Mr. Jacobs had originally taken his plan to the ZBA seeking variances to allow a number of additions to the site, including new playing fields for softball, basketball and tennis, and four swimming pools with 13 cabanas, as well as renovating an existing dining hall. He pulled that plan from review in 2011, and scaled it back to exercise his existing rights of use for the camp as a pre-existing, nonconforming facility in a residential neighborhood.

This new plan seeking renovations and upgrades was then submitted to the Planning Board. It calls for maintaining seven of the 10 tennis courts, adding two pools for a total of three, and keeping the sports courts. In addition, he proposes to remove a well house, a shed and two cottages, renovate the dining hall, and turn another cottage into a health center. The square footage of all the buildings will be the same as that which currently exists.

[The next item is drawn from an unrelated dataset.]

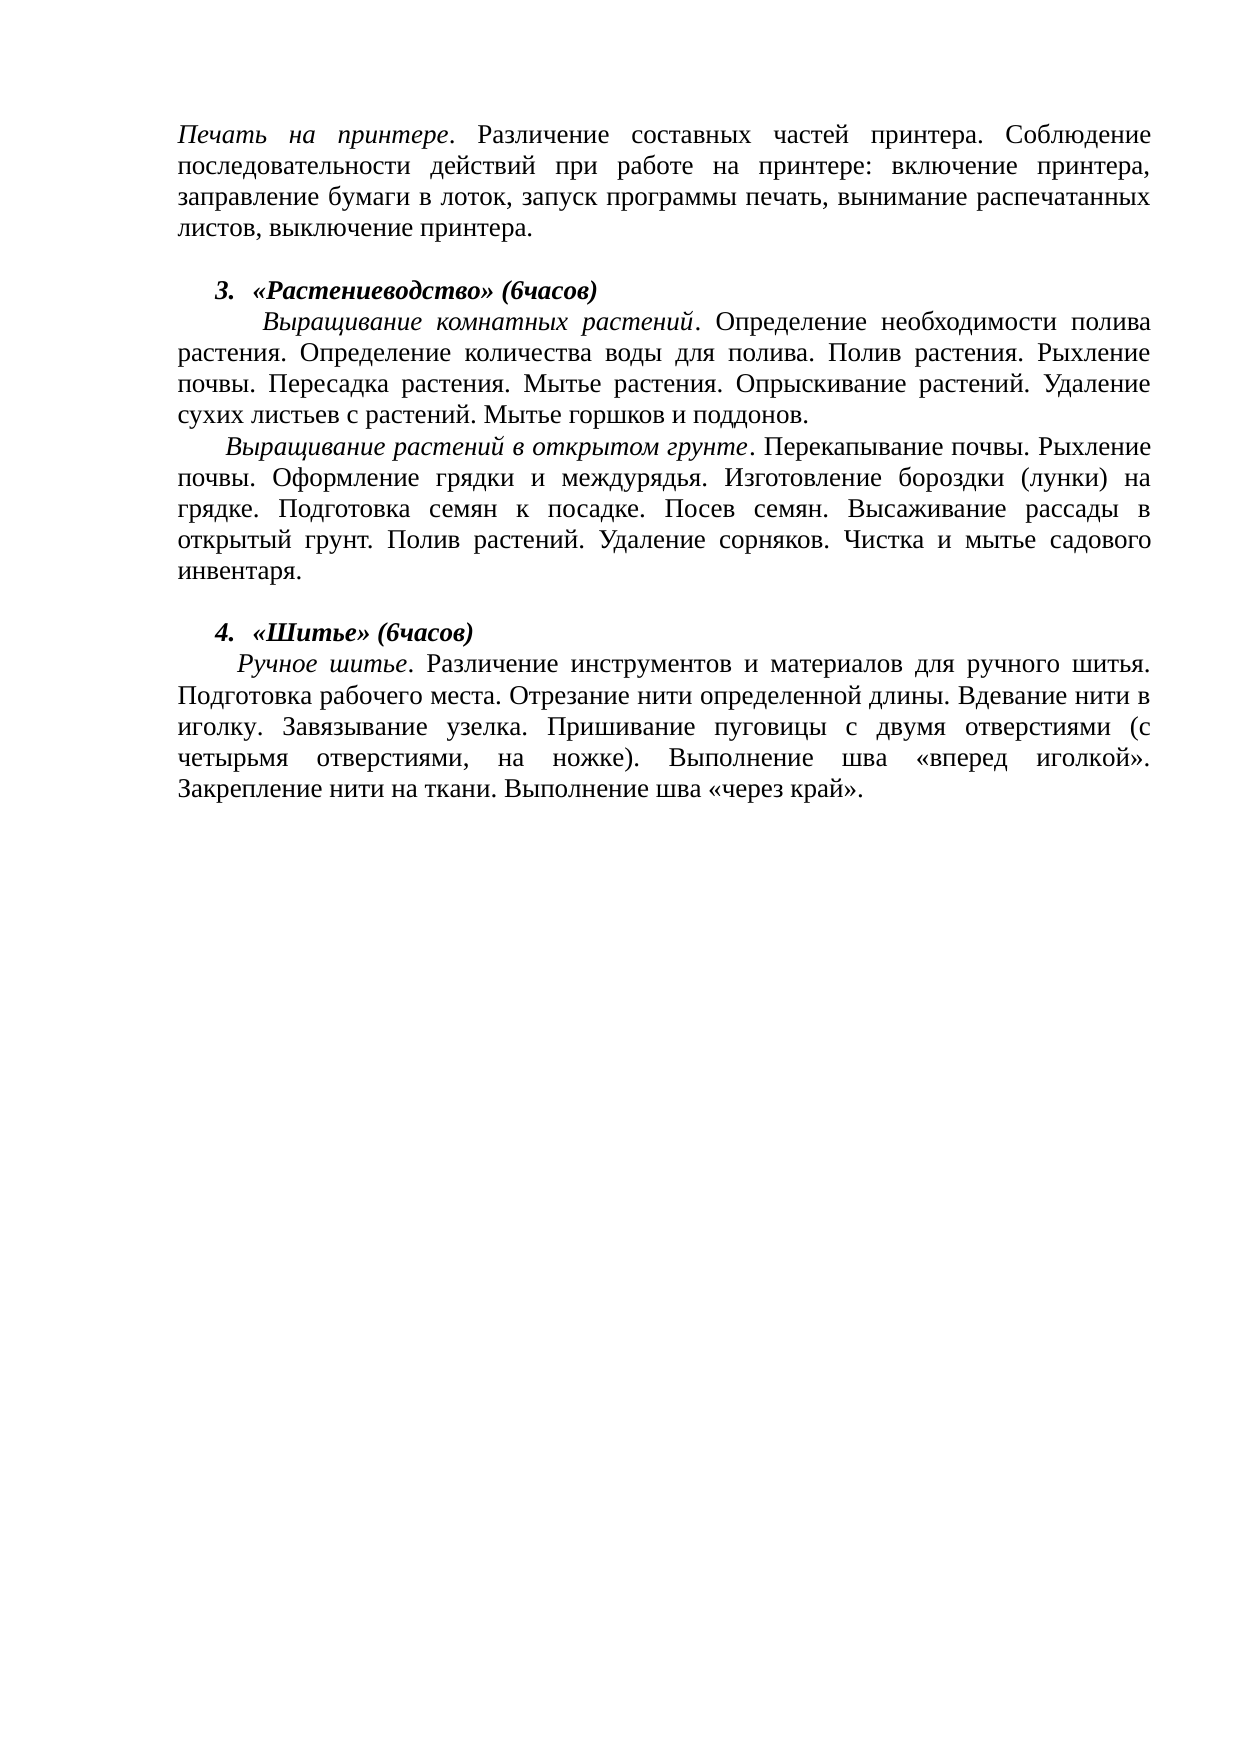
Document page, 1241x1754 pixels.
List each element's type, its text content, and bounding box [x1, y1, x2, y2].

But neighbors say the footprint is not what concerns them—it’s the overall impact the camp has on Little Fresh Pond.

“Our concern has always been for the wellness of the lake and the quiet peacefulness of the neighborhood,” said John Barona, president of the Little Fresh Pond Association. “We test the lake every two weeks throughout the summer, and then send our results upstate” to the New York Citizens Statewide Lake Assessment Program, which analyzes the samples. In 2013, the program, overseen by the State Department of Environmental Conservation, declared the pond “threatened.”

“We’re not just trying to make a big stink over nothing,” Mr. Barona added.

Mr. Jacobs rebuts that argument by noting that he updated all of the camp’s septic systems.

The legal battles have gone on for years. The most recent was settled a few weeks ago, when the State Supreme Court dismissed the neighbors’ complaints that the camp and Southampton Town failed to abide by and enforce zoning restrictions.

“They are choosing to define [tennis camp] very narrowly,” said Mr. Jacobs, who also owns Hampton Country Day Camp in East Hampton. “Throughout the East End, we have presented numerous examples of tennis camps that do everything in addition to tennis.”

“Our concern is the 400 to 500 kids at that camp, doing all kinds of activities all day long, which will destroy our lake,” said Foster Maier, vice president of the Little Fresh Pond Association. “We look forward to seeing what he’s planning … If he’s willing to limit the number of kids who can be there, that will speak to the purpose of what the camp is.”

This property has been a camp since the 1930s, Mr. Jacobs argued. “It’s not like I took over a cemetery and turned it into a camp. I took over a camp and made it a camp,” he said.

Having issued a positive declaration for a proposal to expand the tennis camp, the Planning Board is now working to determine what the scope of the more extensive environmental review process will be. On February 26, a scoping hearing will be held, wherein the board, the applicant and the public will debate what issues should be addressed by the final environmental impact statement. The pond, neighborhood traffic and noise are sure be top among them.

The hearing is designed to seek solutions, said Mr. Bruyn, by considering such elements as monitoring wells and traffic counts.

The Planning Board will have until March 12 to vote on the final scope of the EIS. Mr. Bruyn said Mr. Jacobs would need approval by March 12 to get the camp ready for this summer.